● EXERCISE DETAILS
For every line in the material, set down an identical one.

● INPUT DATA
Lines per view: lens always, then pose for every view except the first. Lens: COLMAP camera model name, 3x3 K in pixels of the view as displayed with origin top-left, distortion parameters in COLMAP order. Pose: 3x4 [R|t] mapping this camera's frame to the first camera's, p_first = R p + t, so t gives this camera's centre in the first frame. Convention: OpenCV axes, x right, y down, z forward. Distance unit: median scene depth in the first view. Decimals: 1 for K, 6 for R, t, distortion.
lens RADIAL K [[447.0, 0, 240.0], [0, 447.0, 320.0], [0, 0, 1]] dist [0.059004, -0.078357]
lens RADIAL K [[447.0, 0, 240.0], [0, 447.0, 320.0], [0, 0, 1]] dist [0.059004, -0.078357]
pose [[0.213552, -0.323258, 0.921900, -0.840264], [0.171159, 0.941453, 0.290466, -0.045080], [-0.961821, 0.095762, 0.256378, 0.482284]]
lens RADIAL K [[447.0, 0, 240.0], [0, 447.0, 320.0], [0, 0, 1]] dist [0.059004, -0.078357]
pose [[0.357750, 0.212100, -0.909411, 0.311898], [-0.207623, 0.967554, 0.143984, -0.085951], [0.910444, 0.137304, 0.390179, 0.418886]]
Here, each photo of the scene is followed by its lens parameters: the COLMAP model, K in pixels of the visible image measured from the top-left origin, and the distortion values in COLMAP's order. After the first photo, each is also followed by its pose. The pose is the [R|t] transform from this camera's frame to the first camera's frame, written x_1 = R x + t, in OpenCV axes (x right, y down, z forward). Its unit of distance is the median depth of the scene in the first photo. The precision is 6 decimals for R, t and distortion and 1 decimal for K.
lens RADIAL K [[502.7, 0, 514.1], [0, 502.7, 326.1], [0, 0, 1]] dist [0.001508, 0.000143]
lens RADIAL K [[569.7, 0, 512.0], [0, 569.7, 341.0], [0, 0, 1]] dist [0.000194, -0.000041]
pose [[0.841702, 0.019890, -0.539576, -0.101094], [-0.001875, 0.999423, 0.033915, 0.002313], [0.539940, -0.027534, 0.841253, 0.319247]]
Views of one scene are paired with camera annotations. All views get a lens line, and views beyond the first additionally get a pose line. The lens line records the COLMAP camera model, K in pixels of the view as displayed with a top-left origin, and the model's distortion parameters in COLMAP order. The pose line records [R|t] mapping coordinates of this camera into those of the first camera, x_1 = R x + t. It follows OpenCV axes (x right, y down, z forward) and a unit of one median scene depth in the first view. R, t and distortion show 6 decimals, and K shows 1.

● YOUR RESPONSE
Lines per view: lens always, then pose for every view except the first. Lens: COLMAP camera model name, 3x3 K in pixels of the view as displayed with origin top-left, distortion parameters in COLMAP order. Pose: 3x4 [R|t] mapping this camera's frame to the first camera's, p_first = R p + t, so t gives this camera's centre in the first frame. Convention: OpenCV axes, x right, y down, z forward. Distance unit: median scene depth in the first view. Decimals: 1 for K, 6 for R, t, distortion.
lens RADIAL K [[447.0, 0, 240.0], [0, 447.0, 320.0], [0, 0, 1]] dist [0.059004, -0.078357]
lens RADIAL K [[447.0, 0, 240.0], [0, 447.0, 320.0], [0, 0, 1]] dist [0.059004, -0.078357]
pose [[0.213552, -0.323258, 0.921900, -0.840264], [0.171159, 0.941453, 0.290466, -0.045080], [-0.961821, 0.095762, 0.256378, 0.482284]]
lens RADIAL K [[447.0, 0, 240.0], [0, 447.0, 320.0], [0, 0, 1]] dist [0.059004, -0.078357]
pose [[0.357750, 0.212100, -0.909411, 0.311898], [-0.207623, 0.967554, 0.143984, -0.085951], [0.910444, 0.137304, 0.390179, 0.418886]]
Here, each photo of the scene is followed by its lens parameters: the COLMAP model, K in pixels of the visible image measured from the top-left origin, and the distortion values in COLMAP's order. After the first photo, each is also followed by its pose. The pose is the [R|t] transform from this camera's frame to the first camera's frame, written x_1 = R x + t, in OpenCV axes (x right, y down, z forward). Its unit of distance is the median depth of the scene in the first photo. The precision is 6 decimals for R, t and distortion and 1 decimal for K.
lens RADIAL K [[502.7, 0, 514.1], [0, 502.7, 326.1], [0, 0, 1]] dist [0.001508, 0.000143]
lens RADIAL K [[569.7, 0, 512.0], [0, 569.7, 341.0], [0, 0, 1]] dist [0.000194, -0.000041]
pose [[0.841702, 0.019890, -0.539576, -0.101094], [-0.001875, 0.999423, 0.033915, 0.002313], [0.539940, -0.027534, 0.841253, 0.319247]]
Views of one scene are paired with camera annotations. All views get a lens line, and views beyond the first additionally get a pose line. The lens line records the COLMAP camera model, K in pixels of the view as displayed with a top-left origin, and the model's distortion parameters in COLMAP order. The pose line records [R|t] mapping coordinates of this camera into those of the first camera, x_1 = R x + t. It follows OpenCV axes (x right, y down, z forward) and a unit of one median scene depth in the first view. R, t and distortion show 6 decimals, and K shows 1.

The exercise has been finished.